Edwards will continue to work with her longtime coach Ben Day, as well as people in the sports science world like Allen Lim and Mollie Brewer. She’s adding a nutritionist and strength coach, and anyone “we see fit as we go on.” She’s excited to work with everyone as a team, rather than with each of them individually.

“I think it’s gonna be really fun because I have a perspective of before and a perspective of after, and now I get to take knowledge and be the best I can be with all of it.”

In terms of loneliness and missing home and Zach? Edwards has a plan for that, too. With both of them at points in their careers where they can afford to travel more, Zach plans to be in Europe more often. And Edwards said she won’t hesitate to ask for time to come back to the US, either.

“I think I’ll be in a position to request what’s best for me,” she said. “I want people to know I’m here to show up and do my best. If I’m gonna go back I’m gonna go back. But with that, I’ll have a team around me that knows when I need to go home to be my best when I come back. We’re working on the season now.” 

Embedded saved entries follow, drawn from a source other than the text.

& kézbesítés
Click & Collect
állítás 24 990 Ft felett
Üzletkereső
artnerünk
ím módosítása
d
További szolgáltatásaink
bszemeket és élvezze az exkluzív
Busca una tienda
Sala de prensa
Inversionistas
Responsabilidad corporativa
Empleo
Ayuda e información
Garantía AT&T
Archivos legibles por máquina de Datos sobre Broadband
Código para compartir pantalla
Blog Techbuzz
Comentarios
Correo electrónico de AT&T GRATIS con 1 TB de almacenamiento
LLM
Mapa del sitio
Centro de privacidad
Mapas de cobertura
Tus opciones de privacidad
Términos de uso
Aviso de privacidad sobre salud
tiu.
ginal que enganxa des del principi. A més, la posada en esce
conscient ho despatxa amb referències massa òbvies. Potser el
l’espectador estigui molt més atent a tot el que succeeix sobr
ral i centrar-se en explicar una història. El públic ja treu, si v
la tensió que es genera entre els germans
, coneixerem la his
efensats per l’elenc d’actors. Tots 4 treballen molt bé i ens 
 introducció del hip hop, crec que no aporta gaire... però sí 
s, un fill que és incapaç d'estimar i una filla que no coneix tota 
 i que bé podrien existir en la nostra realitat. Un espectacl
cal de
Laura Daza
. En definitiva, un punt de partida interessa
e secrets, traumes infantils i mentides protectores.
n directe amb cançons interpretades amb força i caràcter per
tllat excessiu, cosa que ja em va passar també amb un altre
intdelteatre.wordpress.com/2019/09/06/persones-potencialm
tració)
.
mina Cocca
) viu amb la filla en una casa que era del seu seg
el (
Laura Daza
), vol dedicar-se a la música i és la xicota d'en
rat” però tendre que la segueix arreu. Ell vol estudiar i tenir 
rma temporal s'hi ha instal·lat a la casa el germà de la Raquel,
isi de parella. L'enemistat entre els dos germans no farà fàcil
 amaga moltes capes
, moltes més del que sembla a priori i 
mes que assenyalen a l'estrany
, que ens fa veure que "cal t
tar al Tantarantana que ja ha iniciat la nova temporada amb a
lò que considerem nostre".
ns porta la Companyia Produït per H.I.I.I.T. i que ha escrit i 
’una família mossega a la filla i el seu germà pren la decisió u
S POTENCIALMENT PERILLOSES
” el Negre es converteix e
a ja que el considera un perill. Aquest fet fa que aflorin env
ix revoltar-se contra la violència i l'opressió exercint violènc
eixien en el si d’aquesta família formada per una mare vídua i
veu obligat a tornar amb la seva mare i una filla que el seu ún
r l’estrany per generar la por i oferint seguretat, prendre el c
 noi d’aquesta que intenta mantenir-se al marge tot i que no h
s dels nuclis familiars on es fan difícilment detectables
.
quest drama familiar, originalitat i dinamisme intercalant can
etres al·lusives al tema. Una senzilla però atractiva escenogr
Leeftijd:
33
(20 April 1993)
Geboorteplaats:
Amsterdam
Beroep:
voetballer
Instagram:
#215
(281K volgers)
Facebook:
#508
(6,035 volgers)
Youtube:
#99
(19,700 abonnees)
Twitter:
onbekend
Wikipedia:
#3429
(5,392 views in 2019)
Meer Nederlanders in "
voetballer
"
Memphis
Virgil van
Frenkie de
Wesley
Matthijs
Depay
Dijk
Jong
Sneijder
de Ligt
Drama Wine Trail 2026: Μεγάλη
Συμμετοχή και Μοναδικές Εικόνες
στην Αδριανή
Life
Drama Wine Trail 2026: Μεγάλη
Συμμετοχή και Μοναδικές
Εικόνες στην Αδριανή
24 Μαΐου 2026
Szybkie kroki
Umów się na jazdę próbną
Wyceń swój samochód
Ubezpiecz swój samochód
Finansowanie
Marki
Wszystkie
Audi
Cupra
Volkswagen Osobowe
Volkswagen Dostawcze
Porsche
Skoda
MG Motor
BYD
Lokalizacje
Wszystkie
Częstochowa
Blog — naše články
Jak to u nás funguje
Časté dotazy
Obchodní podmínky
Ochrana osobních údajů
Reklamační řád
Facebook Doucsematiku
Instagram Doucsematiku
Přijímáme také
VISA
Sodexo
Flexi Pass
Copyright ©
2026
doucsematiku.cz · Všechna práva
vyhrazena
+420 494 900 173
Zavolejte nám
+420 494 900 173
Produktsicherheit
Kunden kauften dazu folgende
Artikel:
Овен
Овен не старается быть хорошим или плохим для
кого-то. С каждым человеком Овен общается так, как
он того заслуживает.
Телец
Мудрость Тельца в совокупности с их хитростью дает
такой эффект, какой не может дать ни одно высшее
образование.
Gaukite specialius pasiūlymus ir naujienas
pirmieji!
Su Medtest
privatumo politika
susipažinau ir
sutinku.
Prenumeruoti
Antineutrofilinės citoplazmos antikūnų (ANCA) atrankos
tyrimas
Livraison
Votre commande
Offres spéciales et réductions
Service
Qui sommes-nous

Before Edwards skips town for the 2024 road season, however, she’s got one to finish up here. There are two more races in the Life Time Grand Prix series — The Rad in Colorado on September 29 and Big Sugar Gravel in Arkansas on October 22 — and Edwards is currently third place overall.

So while she may have begun to move back to the road in her mind, and subsequently taken some of the pressure off to perform well in gravel, Edwards is in no way checking out. That’s just not how she operates.

“I’m a bike racer, I pin a number on and I’m always gonna try as hard as I can,” she said. “There’s no denying that gravel is much different from any world I’ve raced in before. And it’s definitely not where my heart belongs. But that doesn’t mean that you pin a number on me and I’m not gonna try my hardest.”